>>>>

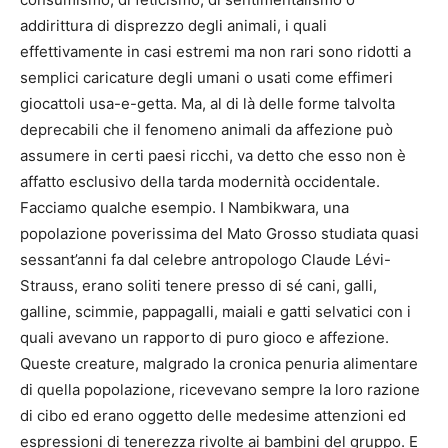
addirittura di disprezzo degli animali, i quali
effettivamente in casi estremi ma non rari sono ridotti a
semplici caricature degli umani o usati come effimeri
giocattoli usa-e-getta. Ma, al di là delle forme talvolta
deprecabili che il fenomeno animali da affezione può
assumere in certi paesi ricchi, va detto che esso non è
affatto esclusivo della tarda modernità occidentale.
Facciamo qualche esempio. I Nambikwara, una
popolazione poverissima del Mato Grosso studiata quasi
sessant’anni fa dal celebre antropologo Claude Lévi-
Strauss, erano soliti tenere presso di sé cani, galli,
galline, scimmie, pappagalli, maiali e gatti selvatici con i
quali avevano un rapporto di puro gioco e affezione.
Queste creature, malgrado la cronica penuria alimentare
di quella popolazione, ricevevano sempre la loro razione
di cibo ed erano oggetto delle medesime attenzioni ed
espressioni di tenerezza rivolte ai bambini del gruppo. E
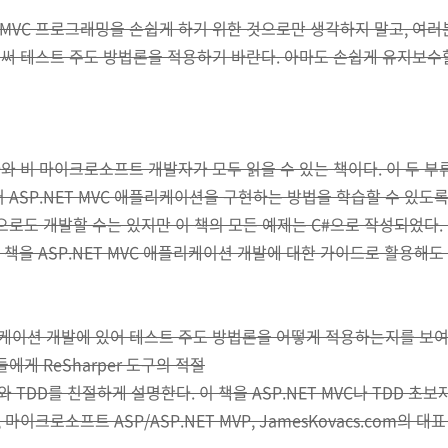
ET MVC 프로그래밍을 손쉽게 하기 위한 것으로만 생각하지 말고, 여
써 테스트 주도 방법론을 적용하기 바란다. 아마도 손쉽게 유지보수할
 비 마이크로소프트 개발자가 모두 읽을 수 있는 책이다. 이 두 부
ASP.NET MVC 애플리케이션을 구현하는 방법을 학습할 수 있도록 돕
으로도 개발할 수는 있지만 이 책의 모든 예제는 C#으로 작성되었다. C
 책을 ASP.NET MVC 애플리케이션 개발에 대한 가이드로 활용해도
애플리케이션 개발에 있어 테스트 주도 방법론을 어떻게 적용하는지를 보
에게 ReSharper 도구의 적절
C와 TDD를 친절하게 설명한다. 이 책을 ASP.NET MVC나 TDD 
s), 마이크로소프트 ASP/ASP.NET MVP, JamesKovacs.com의 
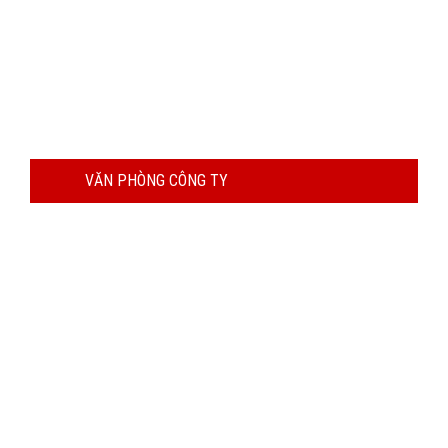
VĂN PHÒNG CÔNG TY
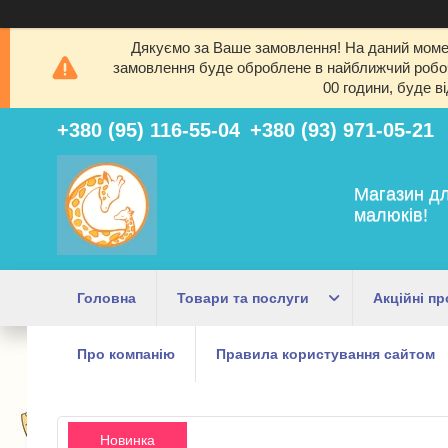
Дякуємо за Ваше замовлення! На даний момен
замовлення буде оброблене в найближчий робочи
00 години, буде в
+380 (95) 116-55-04
+380 (93) 971-05-21
Магазин дл
малюків!
Головна
Товари та послуги
Акційні пр
Про компанію
Правила користування сайтом
Новинка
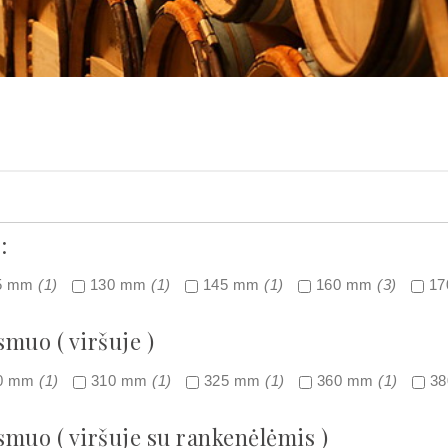
:
5 mm
(1)
130 mm
(1)
145 mm
(1)
160 mm
(3)
1
smuo ( viršuje )
0 mm
(1)
310 mm
(1)
325 mm
(1)
360 mm
(1)
3
smuo ( viršuje su rankenėlėmis )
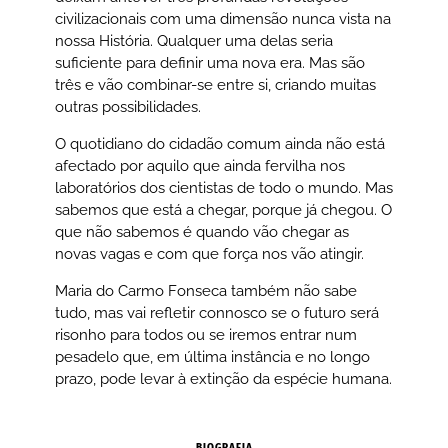
civilizacionais com uma dimensão nunca vista na
nossa História. Qualquer uma delas seria
suficiente para definir uma nova era. Mas são
três e vão combinar-se entre si, criando muitas
outras possibilidades.
O quotidiano do cidadão comum ainda não está
afectado por aquilo que ainda fervilha nos
laboratórios dos cientistas de todo o mundo. Mas
sabemos que está a chegar, porque já chegou. O
que não sabemos é quando vão chegar as
novas vagas e com que força nos vão atingir.
Maria do Carmo Fonseca também não sabe
tudo, mas vai refletir connosco se o futuro será
risonho para todos ou se iremos entrar num
pesadelo que, em última instância e no longo
prazo, pode levar à extinção da espécie humana.
BIOGRAFIA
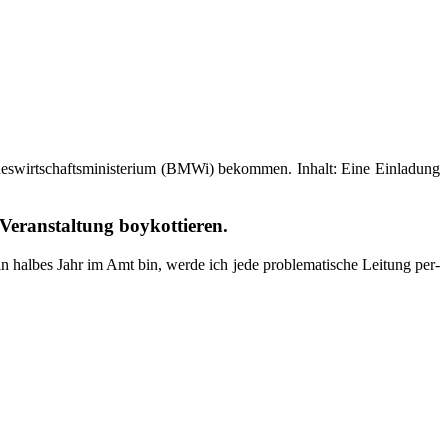
es­wirt­schafts­mi­nis­te­ri­um (BMWi) bekom­men. Inhalt: Eine Ein­la­dung
e Ver­an­stal­tung boykottieren.
in hal­bes Jahr im Amt bin, wer­de ich jede pro­ble­ma­ti­sche Lei­tung per­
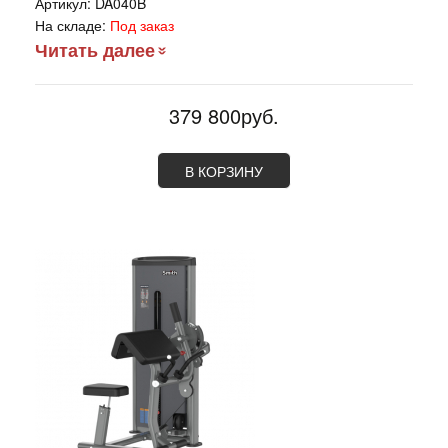
Артикул:
DA040B
На складе:
Под заказ
Читать далее
379 800руб.
В КОРЗИНУ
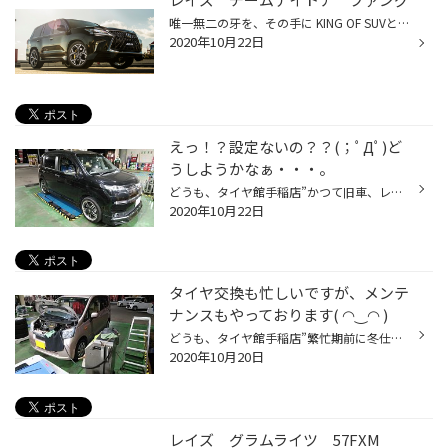
唯一無二の牙を、その手に KING OF SUVとしてその座に君臨するLEXUS LXとTOYOTA LAND CRUISERをターゲットとしたTEAM DAYTONA「FANG」。これまであったTEAM DAYTONAの世界に、今までにはないアーバンな雰囲気をプラス。ベースデザインを5本スポークとし、先端を太く枝分かれさせたY字スポークは、車...
2020年10月22日
えっ！？設定ないの？？(；ﾟДﾟ)ど
うしようかなぁ・・・。
どうも、タイヤ館手稲店”かつて旧車、レア車、レアグレード担当だったのを思い出した”実行委員長かけるです。 先日、車高調のご相談を頂いたお客様 ”トヨタ スペイド” ”ＮＣＰ１４５” ”トヨタ ポルテ”の兄弟車ですが、ないんですよ車高調・・・(ノД`)・゜・。 ＦＦ用はあるんですが、4ＷＤ用の設定...
2020年10月22日
タイヤ交換も忙しいですが、メンテ
ナンスもやっております( ◠‿◠ )
どうも、タイヤ館手稲店”繁忙期前に冬仕様完成”実行済み委員長かけるです。 本日もタイヤ交換は大盛況ですが、夕方ごろに若干の余裕がありましてメンテナンス作業も行っております( ◠‿◠ ) まずは ”ダイハツ ムーヴ” ”ＬＡ１１０Ｓ” こちらのお客様は定期的なご来店でエンジンオイル交換とＣＶＴＦ交...
2020年10月20日
レイズ グラムライツ 57FXM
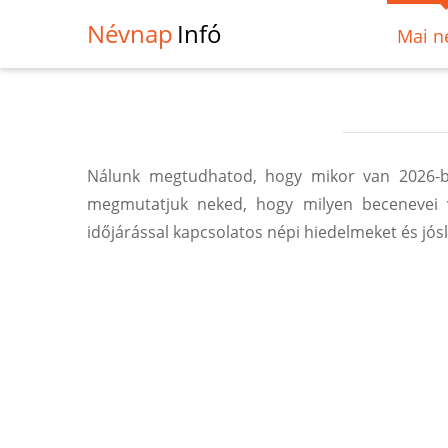
Névnap
Infó
Mai n
Nálunk megtudhatod, hogy mikor van 2026-ba
megmutatjuk neked, hogy milyen becenevei 
időjárással kapcsolatos népi hiedelmeket és jósl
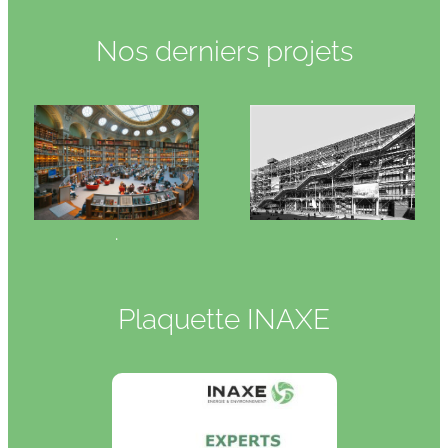
Nos derniers projets
.
Plaquette INAXE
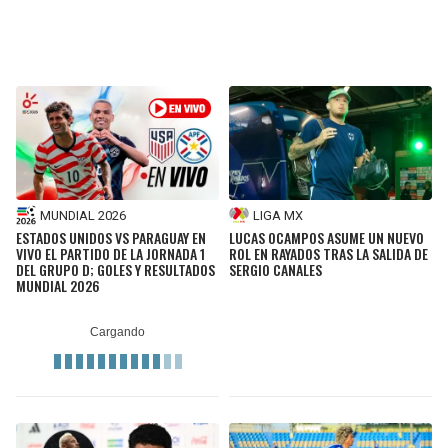
MUNDIAL 2026
LIGA MX
ESTADOS UNIDOS VS PARAGUAY EN
LUCAS OCAMPOS ASUME UN NUEVO
VIVO EL PARTIDO DE LA JORNADA 1
ROL EN RAYADOS TRAS LA SALIDA DE
DEL GRUPO D; GOLES Y RESULTADOS
SERGIO CANALES
MUNDIAL 2026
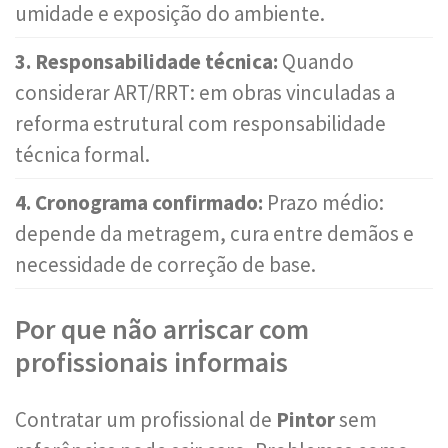
umidade e exposição do ambiente.
3. Responsabilidade técnica:
Quando
considerar ART/RRT: em obras vinculadas a
reforma estrutural com responsabilidade
técnica formal.
4. Cronograma confirmado:
Prazo médio:
depende da metragem, cura entre demãos e
necessidade de correção de base.
Por que não arriscar com
profissionais informais
Contratar um profissional de
Pintor
sem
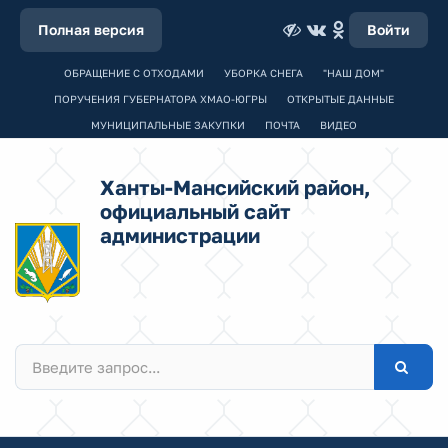
Полная версия
Войти
ОБРАЩЕНИЕ С ОТХОДАМИ
УБОРКА СНЕГА
"НАШ ДОМ"
ПОРУЧЕНИЯ ГУБЕРНАТОРА ХМАО-ЮГРЫ
ОТКРЫТЫЕ ДАННЫЕ
МУНИЦИПАЛЬНЫЕ ЗАКУПКИ
ПОЧТА
ВИДЕО
Ханты-Мансийский район,
официальный сайт
администрации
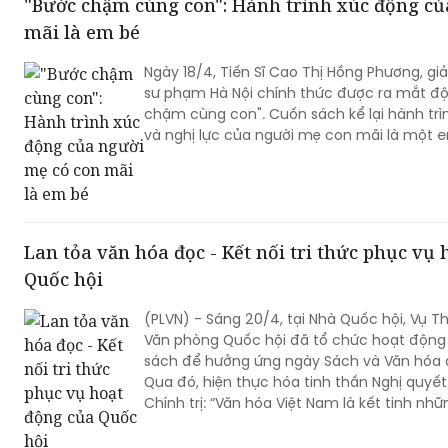
"Bước chậm cùng con": Hành trình xúc động củ
mãi là em bé
Ngày 18/4, Tiến Sĩ Cao Thị Hồng Phương, giảng viên trường Đại học
sư phạm Hà Nội chính thức được ra mắt độ
chậm cùng con". Cuốn sách kể lại hành tr
và nghị lực của người mẹ con mãi là
Lan tỏa văn hóa đọc - Kết nối tri thức phục vụ
Quốc hội
(PLVN) - Sáng 20/4, tại Nhà Quốc hội, Vụ Th
Văn phòng Quốc hội đã tổ chức hoạt động t
sách để hưởng ứng ngày Sách và Văn hóa 
Qua đó, hiện thực hóa tinh thần Nghị quy
Chính trị: “Văn hóa Việt Nam là kết tinh nhữ
dân tộc trong tiến trình hàng nghìn năm d
là nguồn lực nội sinh quan trọng hun đúc trí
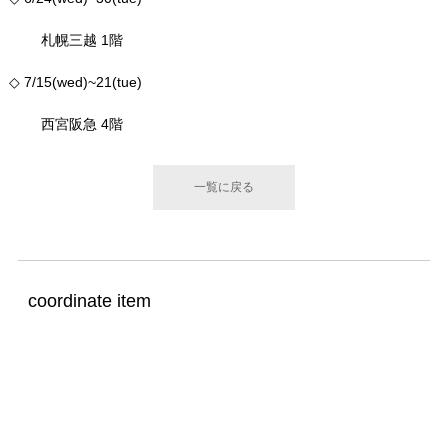
札幌三越 1階
◇ 7/15(wed)~21(tue)
西宮阪急 4階
一覧に戻る
coordinate item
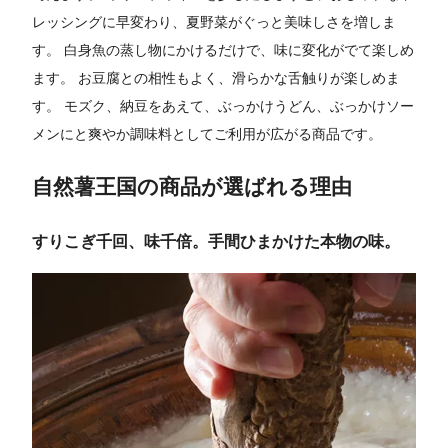
レッシングに早変わり、夏野菜がぐっと美味しさを増しま
す。 白身魚の蒸し物にかけるだけで、味に変化がでて楽しめ
ます。 お豆腐との相性もよく、滑らかな舌触りが楽しめま
す。 モズク、納豆をあえて、ぶっかけうどん、ぶっかけソー
メンにと爽やか調味料としてご利用が広がる商品です。
自然薯王国の商品が選ばれる理由
すりこぎ千回、味千倍。手間ひまかけた本物の味。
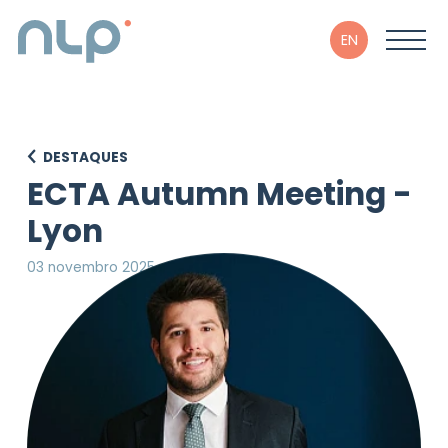
EN
DESTAQUES
ECTA Autumn Meeting -
Lyon
03 novembro 2025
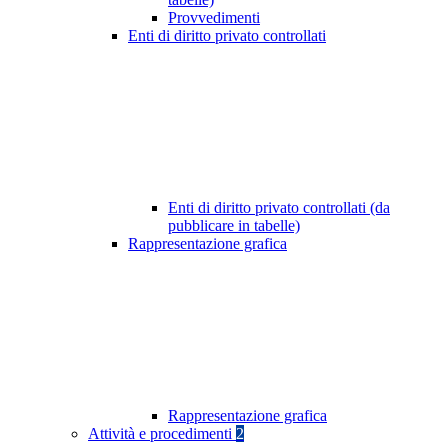
Provvedimenti
Enti di diritto privato controllati
Enti di diritto privato controllati (da
pubblicare in tabelle)
Rappresentazione grafica
Rappresentazione grafica
Attività e procedimenti
2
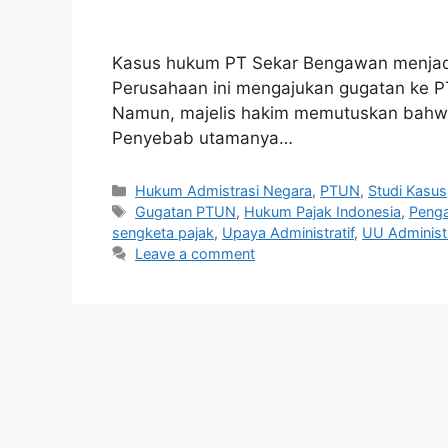
Kasus hukum PT Sekar Bengawan menjadi p
Perusahaan ini mengajukan gugatan ke P
Namun, majelis hakim memutuskan bahwa 
Penyebab utamanya…
Categories
Hukum Admistrasi Negara
,
PTUN
,
Studi Kasus
Tags
Gugatan PTUN
,
Hukum Pajak Indonesia
,
Penga
sengketa pajak
,
Upaya Administratif
,
UU Administ
Leave a comment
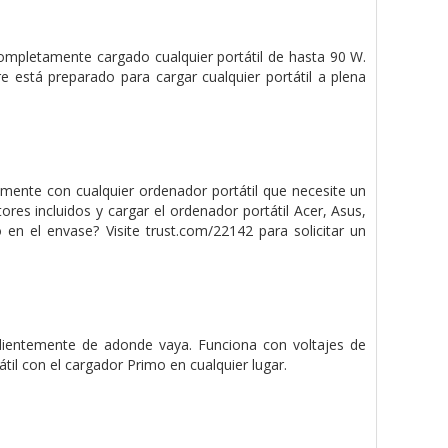
ompletamente cargado cualquier portátil de hasta 90 W.
 está preparado para cargar cualquier portátil a plena
amente con cualquier ordenador portátil que necesite un
es incluidos y cargar el ordenador portátil Acer, Asus,
en el envase? Visite trust.com/22142 para solicitar un
ndientemente de adonde vaya. Funciona con voltajes de
til con el cargador Primo en cualquier lugar.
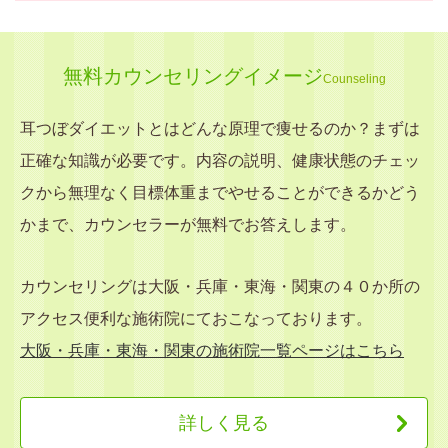
無料カウンセリングイメージ
Counseling
耳つぼダイエットとはどんな原理で痩せるのか？まずは
正確な知識が必要です。内容の説明、健康状態のチェッ
クから無理なく目標体重までやせることができるかどう
かまで、カウンセラーが無料でお答えします。
カウンセリングは大阪・兵庫・東海・関東の４０か所の
アクセス便利な施術院にておこなっております。
大阪・兵庫・東海・関東の施術院一覧ページはこちら
詳しく見る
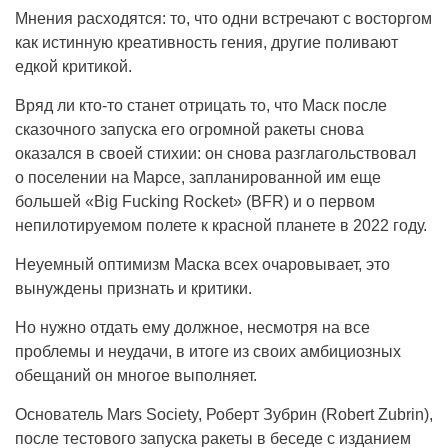
Мнения расходятся: то, что одни встречают с восторгом
как истинную креативность гения, другие поливают
едкой критикой.
Вряд ли кто-то станет отрицать то, что Маск после
сказочного запуска его огромной ракеты снова
оказался в своей стихии: он снова разглагольствовал
о поселении на Марсе, запланированной им еще
большей «Big Fucking Rocket» (BFR) и о первом
непилотируемом полете к красной планете в 2022 году.
Неуемный оптимизм Маска всех очаровывает, это
вынуждены признать и критики.
Но нужно отдать ему должное, несмотря на все
проблемы и неудачи, в итоге из своих амбициозных
обещаний он многое выполняет.
Основатель Mars Society, Роберт Зубрин (Robert Zubrin),
после тестового запуска ракеты в беседе с изданием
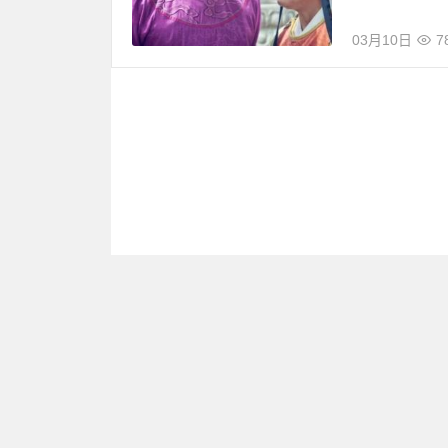
03月10日
7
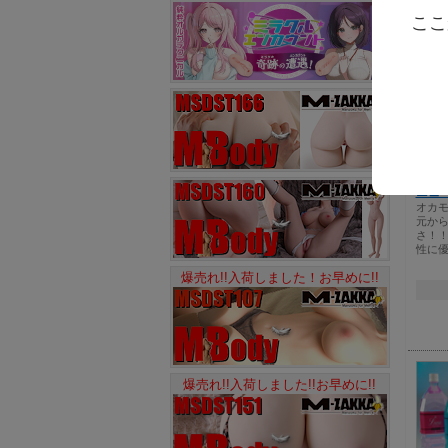
ここ
ニュ
オカ
元か
さ！
性に
爆売れ!!入荷しました！お早めに!!
爆売れ!!入荷しました!!お早めに!!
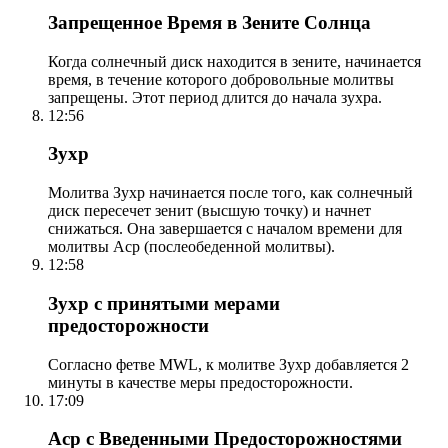
Запрещенное Время в Зените Солнца
Когда солнечный диск находится в зените, начинается
время, в течение которого добровольные молитвы
запрещены. Этот период длится до начала зухра.
12:56
Зухр
Молитва Зухр начинается после того, как солнечный
диск пересечет зенит (высшую точку) и начнет
снижаться. Она завершается с началом времени для
молитвы Аср (послеобеденной молитвы).
12:58
Зухр с принятыми мерами
предосторожности
Согласно фетве MWL, к молитве Зухр добавляется 2
минуты в качестве меры предосторожности.
17:09
Аср с Введенными Предосторожностями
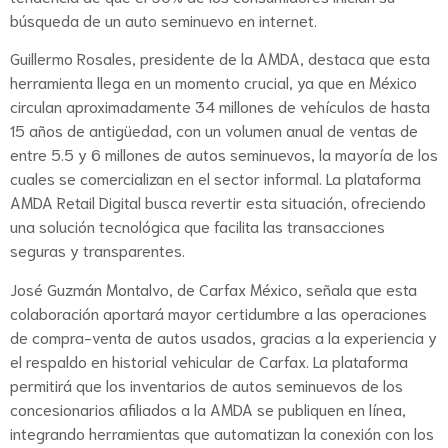
búsqueda de un auto seminuevo en internet.
Guillermo Rosales, presidente de la AMDA, destaca que esta
herramienta llega en un momento crucial, ya que en México
circulan aproximadamente 34 millones de vehículos de hasta
15 años de antigüedad, con un volumen anual de ventas de
entre 5.5 y 6 millones de autos seminuevos, la mayoría de los
cuales se comercializan en el sector informal. La plataforma
AMDA Retail Digital busca revertir esta situación, ofreciendo
una solución tecnológica que facilita las transacciones
seguras y transparentes.
José Guzmán Montalvo, de Carfax México, señala que esta
colaboración aportará mayor certidumbre a las operaciones
de compra-venta de autos usados, gracias a la experiencia y
el respaldo en historial vehicular de Carfax. La plataforma
permitirá que los inventarios de autos seminuevos de los
concesionarios afiliados a la AMDA se publiquen en línea,
integrando herramientas que automatizan la conexión con los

<<<<

■ How to complete this task
Only one part of the listing is wanted: the lines from the one containing "Nálunk megtudhatod, hogy mikor van 2026-ba" through the one containing "ОТКРЫТЫЕ ДАННЫЕ", both included. Please transcribe it exactly, leaving out the pictures.

■ Solution for this problem
Nálunk megtudhatod, hogy mikor van 2026-ba
megmutatjuk neked, hogy milyen becenevei 
időjárással kapcsolatos népi hiedelmeket és jósl
Nos derniers projets
.
Plaquette INAXE
MUNDIAL 2026
LIGA MX
ESTADOS UNIDOS VS PARAGUAY EN
LUCAS OCAMPOS ASUME UN NUEVO
VIVO EL PARTIDO DE LA JORNADA 1
ROL EN RAYADOS TRAS LA SALIDA DE
DEL GRUPO D; GOLES Y RESULTADOS
SERGIO CANALES
MUNDIAL 2026
umidade e exposição do ambiente.
3. Responsabilidade técnica:
Quando
considerar ART/RRT: em obras vinculadas a
reforma estrutural com responsabilidade
técnica formal.
4. Cronograma confirmado:
Prazo médio:
depende da metragem, cura entre demãos e
necessidade de correção de base.
Por que não arriscar com
profissionais informais
Contratar um profissional de
Pintor
sem
Полная версия
Войти
ОБРАЩЕНИЕ С ОТХОДАМИ
УБОРКА СНЕГА
"НАШ ДОМ"
ПОРУЧЕНИЯ ГУБЕРНАТОРА ХМАО-ЮГРЫ
ОТКРЫТЫЕ ДАННЫЕ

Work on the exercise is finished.